Local blog Venice Update began calling attention to the striking difference between the L.A. and Culver City sides of the Venice Boulevard underpass more than four months ago
Photos by Rick Swinger via veniceupdate.com

The perpetual homeless encampment on Venice Boulevard underneath the 405 Freeway suggests a tale of two cities’ responses to homelessness, but the moral of that story depends on whom you ask.

The sidewalk along the north side of the street, which belongs to Los Angeles, is jam-packed with people living in tents. The south side of the street, which belongs to Culver City, has far fewer tents and is often empty. Clearly there’s a lack of incentive to camp out on the Culver City side, but why?

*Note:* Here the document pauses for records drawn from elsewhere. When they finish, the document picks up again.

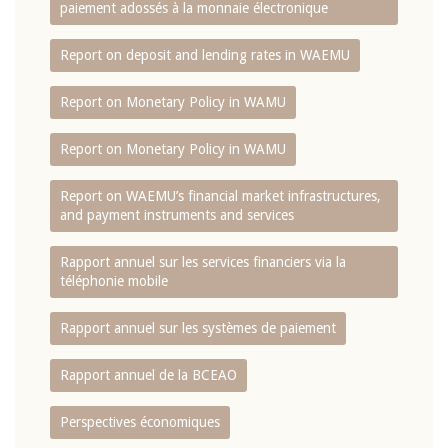
paiement adossés à la monnaie électronique
Report on deposit and lending rates in WAEMU
Report on Monetary Policy in WAMU
Report on Monetary Policy in WAMU
Report on WAEMU’s financial market infrastructures,
and payment instruments and services
Rapport annuel sur les services financiers via la
téléphonie mobile
Rapport annuel sur les systèmes de paiement
Rapport annuel de la BCEAO
Perspectives économiques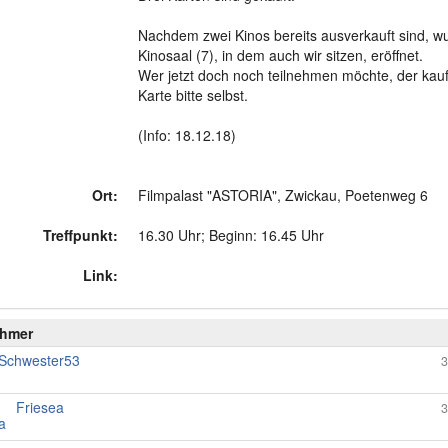
Nachdem zwei Kinos bereits ausverkauft sind, wur
Kinosaal (7), in dem auch wir sitzen, eröffnet.
Wer jetzt doch noch teilnehmen möchte, der kauf
Karte bitte selbst.
(Info: 18.12.18)
Ort:
Filmpalast "ASTORIA", Zwickau, Poetenweg 6
Treffpunkt:
16.30 Uhr; Beginn: 16.45 Uhr
Link:
ehmer
Schwester53
3
Friesea
3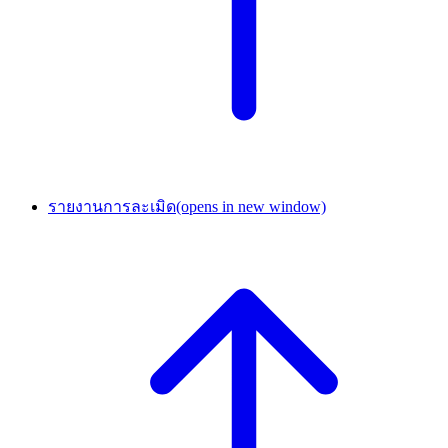
รายงานการละเมิด
(opens in new window)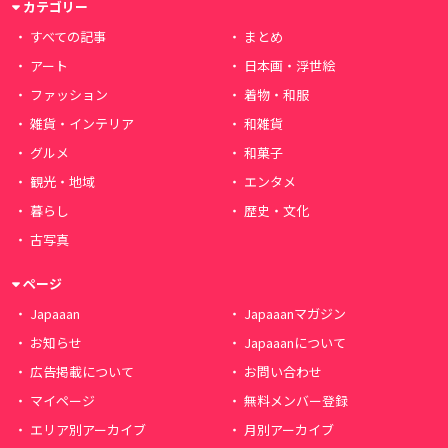
カテゴリー
すべての記事
まとめ
アート
日本画・浮世絵
ファッション
着物・和服
雑貨・インテリア
和雑貨
グルメ
和菓子
観光・地域
エンタメ
暮らし
歴史・文化
古写真
ページ
Japaaan
Japaaanマガジン
お知らせ
Japaaanについて
広告掲載について
お問い合わせ
マイページ
無料メンバー登録
エリア別アーカイブ
月別アーカイブ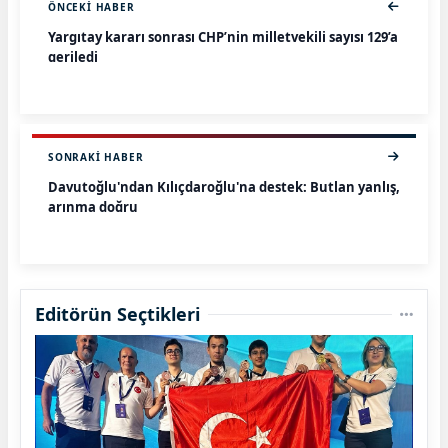
ÖNCEKI HABER
Yargıtay kararı sonrası CHP’nin milletvekili sayısı 129’a
geriledi
SONRAKI HABER
Davutoğlu'ndan Kılıçdaroğlu'na destek: Butlan yanlış,
arınma doğru
Editörün Seçtikleri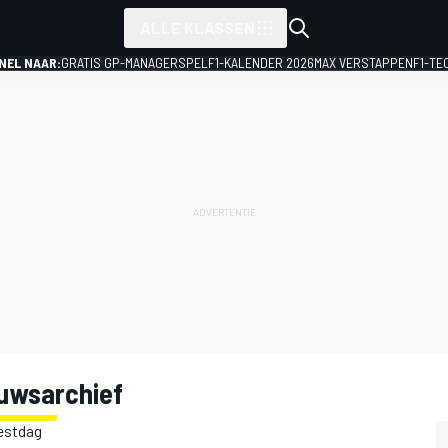
ALLE KLASSEN
NEL NAAR:
GRATIS GP-MANAGERSPEL
F1-KALENDER 2026
MAX VERSTAPPEN
F1-TE
euwsarchief
testdag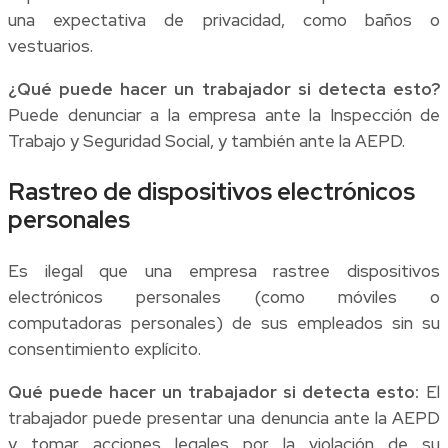
una expectativa de privacidad, como baños o
vestuarios.
¿Qué puede hacer un trabajador si detecta esto?
Puede denunciar a la empresa ante la Inspección de
Trabajo y Seguridad Social, y también ante la AEPD.
Rastreo de dispositivos electrónicos
personales
Es ilegal que una empresa rastree dispositivos
electrónicos personales (como móviles o
computadoras personales) de sus empleados sin su
consentimiento explícito.
Qué puede hacer un trabajador si detecta esto:
El
trabajador puede presentar una denuncia ante la AEPD
y tomar acciones legales por la violación de su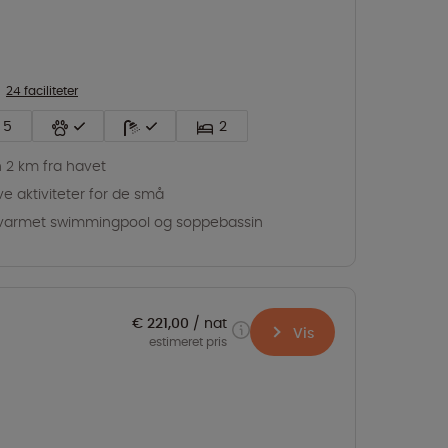
24 faciliteter
5
2
 2 km fra havet
ve aktiviteter for de små
armet swimmingpool og soppebassin
€ 221,00
nat
Vis
estimeret pris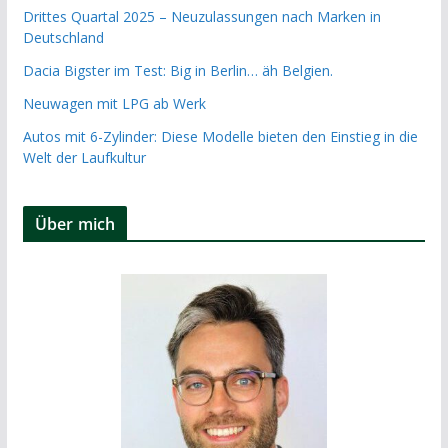
Drittes Quartal 2025 – Neuzulassungen nach Marken in
Deutschland
Dacia Bigster im Test: Big in Berlin… äh Belgien.
Neuwagen mit LPG ab Werk
Autos mit 6-Zylinder: Diese Modelle bieten den Einstieg in die
Welt der Laufkultur
Über mich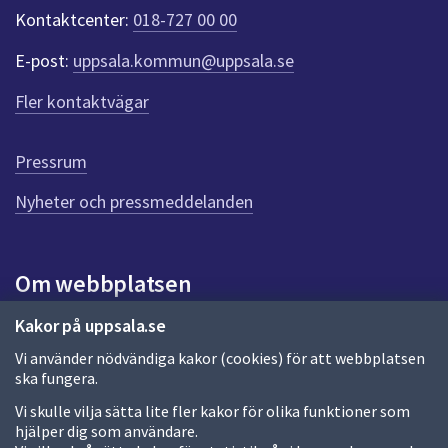
k
Kontaktcenter:
018-727 00 00
t
e
E-post:
uppsala.kommun@uppsala.se
r
f
Fler kontaktvägar
ö
r
d
Pressrum
e
n
Nyheter och pressmeddelanden
n
a
s
i
Om webbplatsen
d
a
Om webbplatsen
Kakor på uppsala.se
Vi använder nödvändiga kakor (cookies) för att webbplatsen
Allmänna handlingar och diarium
ska fungera.
Behandling av personuppgifter
Vi skulle vilja sätta lite fler kakor för olika funktioner som
hjälper dig som användare.
Kakor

When confronted with the question earlier this month, Los Angeles City Councilman Mike Bonin (whose district includes Mar Vista) publicly accused other cities in Los Angeles County of pushing their homeless into Los Angeles — or, in City Hall speak, failing to comply with a court ruling that allows homeless people to sleep on the sidewalk at night due to lack of alternative shelter options. Bonin made his outrage quite clear on Facebook, though: “It is maddening to hear reports from unhoused neighbors about how they are forbidden by police in neighboring cities from sleeping on sidewalks there and are directed to Los Angeles sidewalks,” he wrote. L.A. City Councilman Joe Buscaino, whose district includes San Pedro and Watts, backs Bonin’s assessment. So did a number of homeless people in the area who spoke to local news media.

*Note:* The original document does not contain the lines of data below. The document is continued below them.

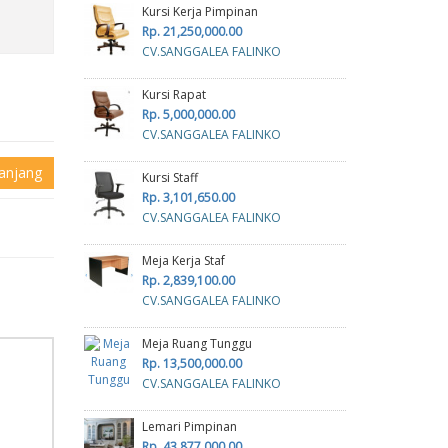
Kursi Kerja Pimpinan
Rp. 21,250,000.00
CV.SANGGALEA FALINKO
Kursi Rapat
Rp. 5,000,000.00
CV.SANGGALEA FALINKO
anjang
Kursi Staff
Rp. 3,101,650.00
CV.SANGGALEA FALINKO
Meja Kerja Staf
Rp. 2,839,100.00
CV.SANGGALEA FALINKO
Meja Ruang Tunggu
Rp. 13,500,000.00
CV.SANGGALEA FALINKO
Lemari Pimpinan
Rp. 43,877,000.00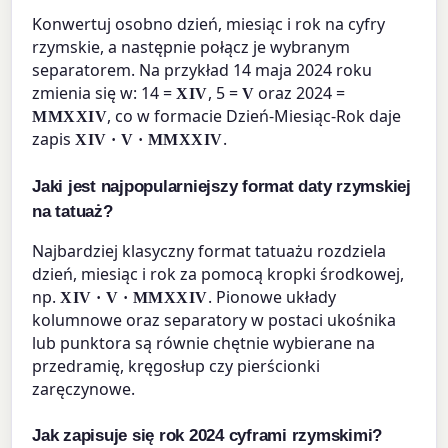
Konwertuj osobno dzień, miesiąc i rok na cyfry
rzymskie, a następnie połącz je wybranym
separatorem. Na przykład 14 maja 2024 roku
zmienia się w: 14 =
, 5 =
oraz 2024 =
XIV
V
, co w formacie Dzień-Miesiąc-Rok daje
MMXXIV
zapis
.
XIV · V · MMXXIV
Jaki jest najpopularniejszy format daty rzymskiej
na tatuaż?
Najbardziej klasyczny format tatuażu rozdziela
dzień, miesiąc i rok za pomocą kropki środkowej,
np.
. Pionowe układy
XIV · V · MMXXIV
kolumnowe oraz separatory w postaci ukośnika
lub punktora są równie chętnie wybierane na
przedramię, kręgosłup czy pierścionki
zaręczynowe.
Jak zapisuje się rok 2024 cyframi rzymskimi?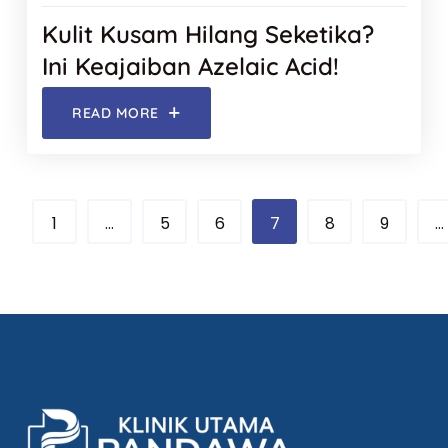
Kulit Kusam Hilang Seketika?
Ini Keajaiban Azelaic Acid!
READ MORE
1
…
5
6
7
8
9
…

Culver City leaders, however, are pushing back hard against the accusation that they are pushing the homeless out of Culver City or encouraging migration into Los Angeles. They suggest that Los Angeles is to blame for lack of action, while Culver City actually responds to unsafe and unhealthy encampments by guiding the homeless toward social services.

“I understand that Los Angeles city officials have not responded quickly enough to clean up these medieval conditions and they’re feeling pressure,” Culver City Mayor Meghan Sahli-Wells told The Argonaut. “But you don’t see those same conditions in Culver City, and we are complying with all federal court decisions.”

Culver City Police Capt. Jason Sims said Culver City officers take a “proactive” approach to policing overall and to homelessness in particular, but that approach does not include chasing them into L.A.

“We’ve very service-oriented, and every interaction with a homeless person is met with a service-first approach,” Sims said. “We have a dedicated team that has a mental health specialist who interacts with our homeless population, because often we find that mental health and homelessness go hand-in-hand.”

The Greater Los Angeles Homeless Count found 234 homeless people in Culver City this January compared to 119 a year earlier, an increase of 97%.

The local blog Venice Update, which has been critical of the city’s response to homeless encampments, documented a June 13 city Bureau of Sanitation cleanup of the Venice/405 encampment on the Los Angeles side, noting there was only one tent on the Culver City side at the time.

On June 19, L.A. Mayor Eric Garcetti and several L.A. City Council members held a press conference touting plans to increase the scope and frequency of cleanups, an idea that started with an April motion by Bonin.

“The city of Los Angeles spends nearly $30 million per year on cleanups at homeless encampments,” he wrote, “and it is nearly impossible to find anyone who is satisfied with the result.”